• [Extracted information]
-*-

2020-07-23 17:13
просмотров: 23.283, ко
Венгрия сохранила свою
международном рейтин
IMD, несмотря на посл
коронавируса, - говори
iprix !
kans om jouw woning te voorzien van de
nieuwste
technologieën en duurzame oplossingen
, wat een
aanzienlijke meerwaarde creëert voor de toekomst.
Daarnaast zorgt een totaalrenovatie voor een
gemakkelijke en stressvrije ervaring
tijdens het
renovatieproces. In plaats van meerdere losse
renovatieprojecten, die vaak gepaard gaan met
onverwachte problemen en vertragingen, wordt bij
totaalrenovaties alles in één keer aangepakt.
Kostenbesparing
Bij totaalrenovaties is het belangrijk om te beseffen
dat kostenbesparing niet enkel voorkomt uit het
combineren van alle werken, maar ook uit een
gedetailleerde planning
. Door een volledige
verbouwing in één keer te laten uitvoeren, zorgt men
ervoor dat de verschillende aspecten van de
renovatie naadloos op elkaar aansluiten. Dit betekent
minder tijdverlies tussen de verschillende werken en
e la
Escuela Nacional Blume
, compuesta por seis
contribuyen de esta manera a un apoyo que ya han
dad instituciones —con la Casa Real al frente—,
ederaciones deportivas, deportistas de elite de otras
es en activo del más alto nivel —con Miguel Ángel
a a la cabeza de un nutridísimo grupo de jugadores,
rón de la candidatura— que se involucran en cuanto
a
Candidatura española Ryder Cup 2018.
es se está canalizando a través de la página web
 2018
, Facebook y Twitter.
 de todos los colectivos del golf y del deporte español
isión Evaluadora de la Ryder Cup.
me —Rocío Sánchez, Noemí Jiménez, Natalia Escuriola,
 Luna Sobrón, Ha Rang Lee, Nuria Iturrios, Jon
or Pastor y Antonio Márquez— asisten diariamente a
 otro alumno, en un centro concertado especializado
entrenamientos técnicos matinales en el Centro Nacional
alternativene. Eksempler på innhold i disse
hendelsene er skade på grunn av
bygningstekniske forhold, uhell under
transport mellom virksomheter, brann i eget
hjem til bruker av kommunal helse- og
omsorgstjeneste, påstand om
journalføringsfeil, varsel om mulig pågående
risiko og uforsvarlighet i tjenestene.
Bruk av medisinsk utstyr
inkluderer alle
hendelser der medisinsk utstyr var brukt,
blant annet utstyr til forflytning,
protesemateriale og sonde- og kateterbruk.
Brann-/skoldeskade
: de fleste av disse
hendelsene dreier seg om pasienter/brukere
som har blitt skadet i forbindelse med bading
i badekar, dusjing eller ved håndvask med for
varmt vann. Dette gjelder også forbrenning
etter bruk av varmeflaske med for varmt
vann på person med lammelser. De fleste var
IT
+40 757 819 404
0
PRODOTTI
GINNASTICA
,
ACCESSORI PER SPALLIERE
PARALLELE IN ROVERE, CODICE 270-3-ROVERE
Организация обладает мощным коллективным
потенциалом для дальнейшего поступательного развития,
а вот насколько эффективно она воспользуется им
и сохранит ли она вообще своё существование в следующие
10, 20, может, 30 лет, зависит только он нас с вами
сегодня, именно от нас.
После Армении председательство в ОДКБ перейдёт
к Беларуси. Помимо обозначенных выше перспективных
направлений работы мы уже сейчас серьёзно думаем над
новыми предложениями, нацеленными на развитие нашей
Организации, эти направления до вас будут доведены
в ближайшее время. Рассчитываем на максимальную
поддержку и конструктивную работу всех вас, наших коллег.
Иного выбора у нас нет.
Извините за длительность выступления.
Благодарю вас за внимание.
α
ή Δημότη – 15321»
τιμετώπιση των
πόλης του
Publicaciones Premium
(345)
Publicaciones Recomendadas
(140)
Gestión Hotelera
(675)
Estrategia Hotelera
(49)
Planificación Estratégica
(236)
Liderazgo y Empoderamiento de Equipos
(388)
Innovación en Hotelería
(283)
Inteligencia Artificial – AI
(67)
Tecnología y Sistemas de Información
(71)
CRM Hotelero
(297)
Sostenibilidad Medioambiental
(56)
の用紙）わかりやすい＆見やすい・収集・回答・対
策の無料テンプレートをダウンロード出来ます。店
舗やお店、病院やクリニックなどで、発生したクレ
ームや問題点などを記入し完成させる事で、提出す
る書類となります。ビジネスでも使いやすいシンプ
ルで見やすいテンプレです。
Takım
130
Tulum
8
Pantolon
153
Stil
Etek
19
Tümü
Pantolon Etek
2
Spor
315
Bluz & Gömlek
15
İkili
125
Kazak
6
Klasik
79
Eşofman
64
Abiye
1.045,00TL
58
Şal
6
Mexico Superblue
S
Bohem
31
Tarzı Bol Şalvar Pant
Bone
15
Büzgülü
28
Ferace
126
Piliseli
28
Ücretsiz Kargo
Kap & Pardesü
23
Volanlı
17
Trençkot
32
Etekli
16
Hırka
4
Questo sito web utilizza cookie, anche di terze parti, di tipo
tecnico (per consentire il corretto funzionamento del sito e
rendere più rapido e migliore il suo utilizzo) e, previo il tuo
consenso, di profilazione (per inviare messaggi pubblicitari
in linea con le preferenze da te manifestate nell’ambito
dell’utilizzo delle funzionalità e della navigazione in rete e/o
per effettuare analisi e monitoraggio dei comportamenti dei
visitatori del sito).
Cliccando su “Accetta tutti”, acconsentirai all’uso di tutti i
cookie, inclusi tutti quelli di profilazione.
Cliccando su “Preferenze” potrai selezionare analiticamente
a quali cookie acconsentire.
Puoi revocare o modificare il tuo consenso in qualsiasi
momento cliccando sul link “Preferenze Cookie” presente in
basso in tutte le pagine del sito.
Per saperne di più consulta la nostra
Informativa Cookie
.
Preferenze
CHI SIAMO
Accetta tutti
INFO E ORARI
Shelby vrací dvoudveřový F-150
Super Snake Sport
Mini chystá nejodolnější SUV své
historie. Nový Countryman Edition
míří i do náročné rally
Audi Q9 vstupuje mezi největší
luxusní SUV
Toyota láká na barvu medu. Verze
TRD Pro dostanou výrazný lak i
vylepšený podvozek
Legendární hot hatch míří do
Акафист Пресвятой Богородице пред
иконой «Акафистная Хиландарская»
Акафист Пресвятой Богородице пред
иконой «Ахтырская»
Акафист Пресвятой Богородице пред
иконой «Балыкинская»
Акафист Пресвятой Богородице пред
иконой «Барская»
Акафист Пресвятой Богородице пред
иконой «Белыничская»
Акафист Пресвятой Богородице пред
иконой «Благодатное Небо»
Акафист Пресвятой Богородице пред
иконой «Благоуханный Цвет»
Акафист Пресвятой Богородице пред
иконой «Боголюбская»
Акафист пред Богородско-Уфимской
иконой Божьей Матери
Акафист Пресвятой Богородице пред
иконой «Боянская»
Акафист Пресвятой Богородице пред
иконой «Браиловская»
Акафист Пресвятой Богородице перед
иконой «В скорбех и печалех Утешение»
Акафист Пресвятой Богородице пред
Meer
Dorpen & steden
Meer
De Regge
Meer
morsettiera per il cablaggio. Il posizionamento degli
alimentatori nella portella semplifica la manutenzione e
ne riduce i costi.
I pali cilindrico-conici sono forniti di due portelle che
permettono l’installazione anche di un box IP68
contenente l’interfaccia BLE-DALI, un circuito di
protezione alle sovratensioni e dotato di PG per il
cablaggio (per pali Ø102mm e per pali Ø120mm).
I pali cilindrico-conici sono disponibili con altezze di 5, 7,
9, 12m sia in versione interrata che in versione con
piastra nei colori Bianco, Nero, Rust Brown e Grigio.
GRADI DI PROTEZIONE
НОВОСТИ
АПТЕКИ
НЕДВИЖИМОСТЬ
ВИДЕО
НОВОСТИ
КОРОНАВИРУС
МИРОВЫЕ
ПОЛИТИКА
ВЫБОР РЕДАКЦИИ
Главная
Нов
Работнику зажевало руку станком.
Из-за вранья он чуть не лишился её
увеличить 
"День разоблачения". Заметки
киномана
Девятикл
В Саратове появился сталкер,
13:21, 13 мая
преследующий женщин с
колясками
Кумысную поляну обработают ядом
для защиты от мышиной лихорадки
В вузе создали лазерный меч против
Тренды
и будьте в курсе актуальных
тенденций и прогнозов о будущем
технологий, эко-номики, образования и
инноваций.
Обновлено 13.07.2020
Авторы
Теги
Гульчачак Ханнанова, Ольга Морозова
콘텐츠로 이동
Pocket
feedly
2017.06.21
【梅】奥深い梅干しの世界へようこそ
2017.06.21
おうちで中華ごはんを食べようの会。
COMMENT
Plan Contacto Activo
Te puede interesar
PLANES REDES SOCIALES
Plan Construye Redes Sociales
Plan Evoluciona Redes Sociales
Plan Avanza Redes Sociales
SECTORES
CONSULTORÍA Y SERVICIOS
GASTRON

-*-

• [What needs to be done] Pick out every line of the listing containing the word "consenso", and show those lines.

• [Your response]
consenso, di profilazione (per inviare messaggi pubblicitari
Puoi revocare o modificare il tuo consenso in qualsiasi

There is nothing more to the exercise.